“He was simply ‘poor ould Denny!”’ he said. “That was his profession. It was pretty comprehensive, I can tell you. He was here when the house would be overcrowded with ten guests. He roofed a whole wing with his own hands. Then he dug the pit for the gasometer, thirty years ago, and he lived to dam the trout stream that works the dynamo for the electric light. He was also an accomplished masseur, and set up the hatchery that supplied the stream with trout.”

“His name should have been Crichton, not Callan. Anything else?”

“He could do tricks on the billiard table, and he knew all that there is to be known about hair-cutting.”

“Is that all?”

“That’s all—no, stay! he was a sculptor’s model for some time. I can show you the result of his labours in this direction, if you would care to see it.”

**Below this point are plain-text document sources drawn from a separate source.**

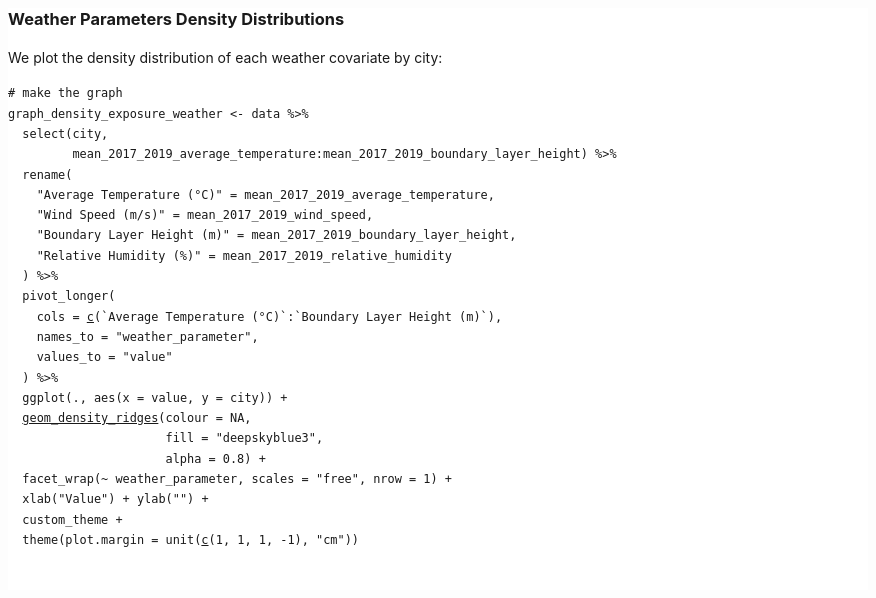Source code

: </div>


### Weather Parameters Density Distributions

We plot the density distribution of each weather covariate by city:

<div class="layout-chunk" data-layout="l-body-outset">
<div class="sourceCode"><pre class="sourceCode r"><code class="sourceCode r"><span class='co'># make the graph</span>
<span class='va'>graph_density_exposure_weather</span> <span class='op'>&lt;-</span> <span class='va'>data</span> <span class='op'>%&gt;%</span>
  <span class='fu'>select</span><span class='op'>(</span><span class='va'>city</span>,
         <span class='va'>mean_2017_2019_average_temperature</span><span class='op'>:</span><span class='va'>mean_2017_2019_boundary_layer_height</span><span class='op'>)</span> <span class='op'>%&gt;%</span>
  <span class='fu'>rename</span><span class='op'>(</span>
    <span class='st'>"Average Temperature (°C)"</span> <span class='op'>=</span> <span class='va'>mean_2017_2019_average_temperature</span>,
    <span class='st'>"Wind Speed (m/s)"</span> <span class='op'>=</span> <span class='va'>mean_2017_2019_wind_speed</span>,
    <span class='st'>"Boundary Layer Height (m)"</span> <span class='op'>=</span> <span class='va'>mean_2017_2019_boundary_layer_height</span>,
    <span class='st'>"Relative Humidity (%)"</span> <span class='op'>=</span> <span class='va'>mean_2017_2019_relative_humidity</span>
  <span class='op'>)</span> <span class='op'>%&gt;%</span>
  <span class='fu'>pivot_longer</span><span class='op'>(</span>
    cols <span class='op'>=</span> <span class='fu'><a href='https://rdrr.io/r/base/c.html'>c</a></span><span class='op'>(</span><span class='va'>`Average Temperature (°C)`</span><span class='op'>:</span><span class='va'>`Boundary Layer Height (m)`</span><span class='op'>)</span>,
    names_to <span class='op'>=</span> <span class='st'>"weather_parameter"</span>,
    values_to <span class='op'>=</span> <span class='st'>"value"</span>
  <span class='op'>)</span> <span class='op'>%&gt;%</span>
  <span class='fu'>ggplot</span><span class='op'>(</span><span class='va'>.</span>, <span class='fu'>aes</span><span class='op'>(</span>x <span class='op'>=</span> <span class='va'>value</span>, y <span class='op'>=</span> <span class='va'>city</span><span class='op'>)</span><span class='op'>)</span> <span class='op'>+</span>
  <span class='fu'><a href='https://wilkelab.org/ggridges/reference/geom_density_ridges.html'>geom_density_ridges</a></span><span class='op'>(</span>colour <span class='op'>=</span> <span class='cn'>NA</span>,
                      fill <span class='op'>=</span> <span class='st'>"deepskyblue3"</span>,
                      alpha <span class='op'>=</span> <span class='fl'>0.8</span><span class='op'>)</span> <span class='op'>+</span>
  <span class='fu'>facet_wrap</span><span class='op'>(</span><span class='op'>~</span> <span class='va'>weather_parameter</span>, scales <span class='op'>=</span> <span class='st'>"free"</span>, nrow <span class='op'>=</span> <span class='fl'>1</span><span class='op'>)</span> <span class='op'>+</span>
  <span class='fu'>xlab</span><span class='op'>(</span><span class='st'>"Value"</span><span class='op'>)</span> <span class='op'>+</span> <span class='fu'>ylab</span><span class='op'>(</span><span class='st'>""</span><span class='op'>)</span> <span class='op'>+</span>
  <span class='va'>custom_theme</span> <span class='op'>+</span>
  <span class='fu'>theme</span><span class='op'>(</span>plot.margin <span class='op'>=</span> <span class='fu'>unit</span><span class='op'>(</span><span class='fu'><a href='https://rdrr.io/r/base/c.html'>c</a></span><span class='op'>(</span><span class='fl'>1</span>, <span class='fl'>1</span>, <span class='fl'>1</span>, <span class='op'>-</span><span class='fl'>1</span><span class='op'>)</span>, <span class='st'>"cm"</span><span class='op'>)</span><span class='op'>)</span>
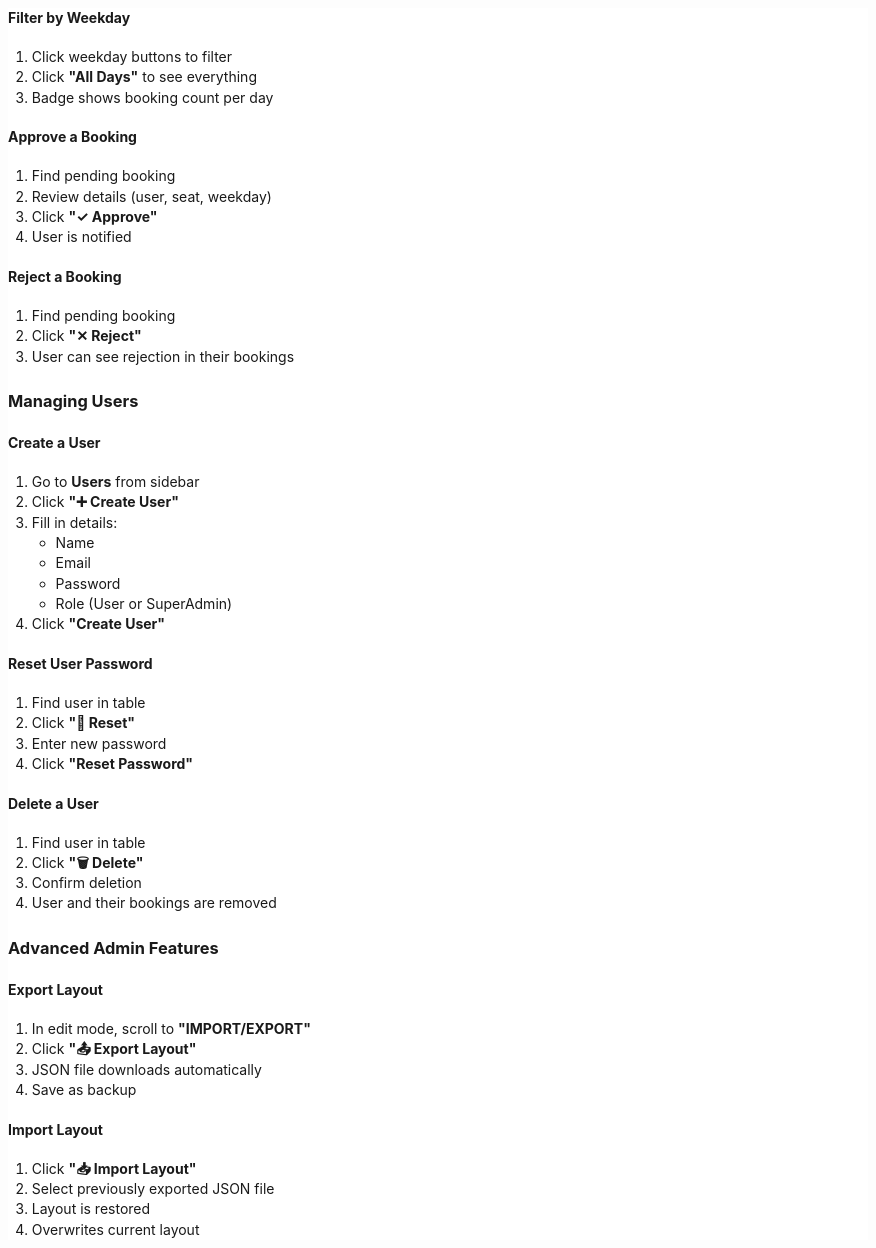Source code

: #### Filter by Weekday
1. Click weekday buttons to filter
2. Click **"All Days"** to see everything
3. Badge shows booking count per day

#### Approve a Booking
1. Find pending booking
2. Review details (user, seat, weekday)
3. Click **"✓ Approve"**
4. User is notified

#### Reject a Booking
1. Find pending booking
2. Click **"✕ Reject"**
3. User can see rejection in their bookings

### Managing Users

#### Create a User
1. Go to **Users** from sidebar
2. Click **"➕ Create User"**
3. Fill in details:
   - Name
   - Email
   - Password
   - Role (User or SuperAdmin)
4. Click **"Create User"**

#### Reset User Password
1. Find user in table
2. Click **"🔑 Reset"**
3. Enter new password
4. Click **"Reset Password"**

#### Delete a User
1. Find user in table
2. Click **"🗑️ Delete"**
3. Confirm deletion
4. User and their bookings are removed

### Advanced Admin Features

#### Export Layout
1. In edit mode, scroll to **"IMPORT/EXPORT"**
2. Click **"📤 Export Layout"**
3. JSON file downloads automatically
4. Save as backup

#### Import Layout
1. Click **"📥 Import Layout"**
2. Select previously exported JSON file
3. Layout is restored
4. Overwrites current layout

“I certainly should care to see it.”

“Come along, then.”

He led me half-way round the building, from where the two storeys of the centre block dwindled away to the single bedroom sheds of one wing. We passed by the side of the terrace garden, and I made a remark respecting the fine carving on some of the stone vases.

“They were the work of the sculptor who chose Denny for his model,” said the doctor. “Here we are.”

I followed him between two fine cedars, and in another instant we were face to face with a very striking colossal figure of a man holding aloft a goblet. The head and the torso were very powerful, but the latter was joined on to a conventional Greek pedestal, at the foot of which there peeped out four tiny hoofs of satyrs.